Goal of the exercise: Once the line with "vergleichbar mit dem" is found in the entries below, print it and each following line exactly, stopping after the line with "Wewenang Mengajar Gereja"; print nothing else.

Data for this exercise:

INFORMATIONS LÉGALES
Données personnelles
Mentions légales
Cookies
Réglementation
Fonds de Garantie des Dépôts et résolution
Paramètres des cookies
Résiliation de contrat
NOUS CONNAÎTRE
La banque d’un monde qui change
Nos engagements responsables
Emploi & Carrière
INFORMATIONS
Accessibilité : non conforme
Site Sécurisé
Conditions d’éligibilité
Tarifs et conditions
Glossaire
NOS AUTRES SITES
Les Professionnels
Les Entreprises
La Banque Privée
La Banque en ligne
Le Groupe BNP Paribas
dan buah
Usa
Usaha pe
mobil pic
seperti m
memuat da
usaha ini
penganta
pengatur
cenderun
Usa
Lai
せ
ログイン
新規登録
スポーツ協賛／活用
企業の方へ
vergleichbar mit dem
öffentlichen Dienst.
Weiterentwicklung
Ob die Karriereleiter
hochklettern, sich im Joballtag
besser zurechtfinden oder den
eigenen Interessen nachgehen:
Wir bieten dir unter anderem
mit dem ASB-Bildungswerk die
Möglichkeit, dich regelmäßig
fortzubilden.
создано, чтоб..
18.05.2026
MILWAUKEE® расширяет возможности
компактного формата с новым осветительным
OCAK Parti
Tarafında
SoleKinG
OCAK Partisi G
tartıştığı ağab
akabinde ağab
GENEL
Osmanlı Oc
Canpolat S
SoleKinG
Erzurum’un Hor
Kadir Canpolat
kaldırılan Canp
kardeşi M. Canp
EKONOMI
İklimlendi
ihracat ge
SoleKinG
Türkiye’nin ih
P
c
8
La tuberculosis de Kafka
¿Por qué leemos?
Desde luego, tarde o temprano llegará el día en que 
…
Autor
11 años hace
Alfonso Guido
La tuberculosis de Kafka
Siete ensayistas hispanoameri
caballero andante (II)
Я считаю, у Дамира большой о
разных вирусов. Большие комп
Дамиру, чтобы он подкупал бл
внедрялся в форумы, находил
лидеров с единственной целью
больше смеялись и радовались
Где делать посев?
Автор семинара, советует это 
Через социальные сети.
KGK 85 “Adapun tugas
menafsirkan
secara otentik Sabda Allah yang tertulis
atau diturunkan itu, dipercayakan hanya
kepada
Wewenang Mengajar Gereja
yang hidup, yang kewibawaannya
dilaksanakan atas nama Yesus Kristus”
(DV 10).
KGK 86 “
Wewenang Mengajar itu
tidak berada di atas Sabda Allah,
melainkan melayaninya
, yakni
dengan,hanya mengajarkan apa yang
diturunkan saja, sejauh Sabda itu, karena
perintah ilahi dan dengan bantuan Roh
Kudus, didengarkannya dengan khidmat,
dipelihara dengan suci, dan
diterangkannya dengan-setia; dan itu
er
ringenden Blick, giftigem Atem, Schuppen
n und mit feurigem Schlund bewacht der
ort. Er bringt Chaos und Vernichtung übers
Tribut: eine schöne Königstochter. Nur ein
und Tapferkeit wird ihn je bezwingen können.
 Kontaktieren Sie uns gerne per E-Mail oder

Solution:
vergleichbar mit dem
öffentlichen Dienst.
Weiterentwicklung
Ob die Karriereleiter
hochklettern, sich im Joballtag
besser zurechtfinden oder den
eigenen Interessen nachgehen:
Wir bieten dir unter anderem
mit dem ASB-Bildungswerk die
Möglichkeit, dich regelmäßig
fortzubilden.
создано, чтоб..
18.05.2026
MILWAUKEE® расширяет возможности
компактного формата с новым осветительным
OCAK Parti
Tarafında
SoleKinG
OCAK Partisi G
tartıştığı ağab
akabinde ağab
GENEL
Osmanlı Oc
Canpolat S
SoleKinG
Erzurum’un Hor
Kadir Canpolat
kaldırılan Canp
kardeşi M. Canp
EKONOMI
İklimlendi
ihracat ge
SoleKinG
Türkiye’nin ih
P
c
8
La tuberculosis de Kafka
¿Por qué leemos?
Desde luego, tarde o temprano llegará el día en que 
…
Autor
11 años hace
Alfonso Guido
La tuberculosis de Kafka
Siete ensayistas hispanoameri
caballero andante (II)
Я считаю, у Дамира большой о
разных вирусов. Большие комп
Дамиру, чтобы он подкупал бл
внедрялся в форумы, находил
лидеров с единственной целью
больше смеялись и радовались
Где делать посев?
Автор семинара, советует это 
Через социальные сети.
KGK 85 “Adapun tugas
menafsirkan
secara otentik Sabda Allah yang tertulis
atau diturunkan itu, dipercayakan hanya
kepada
Wewenang Mengajar Gereja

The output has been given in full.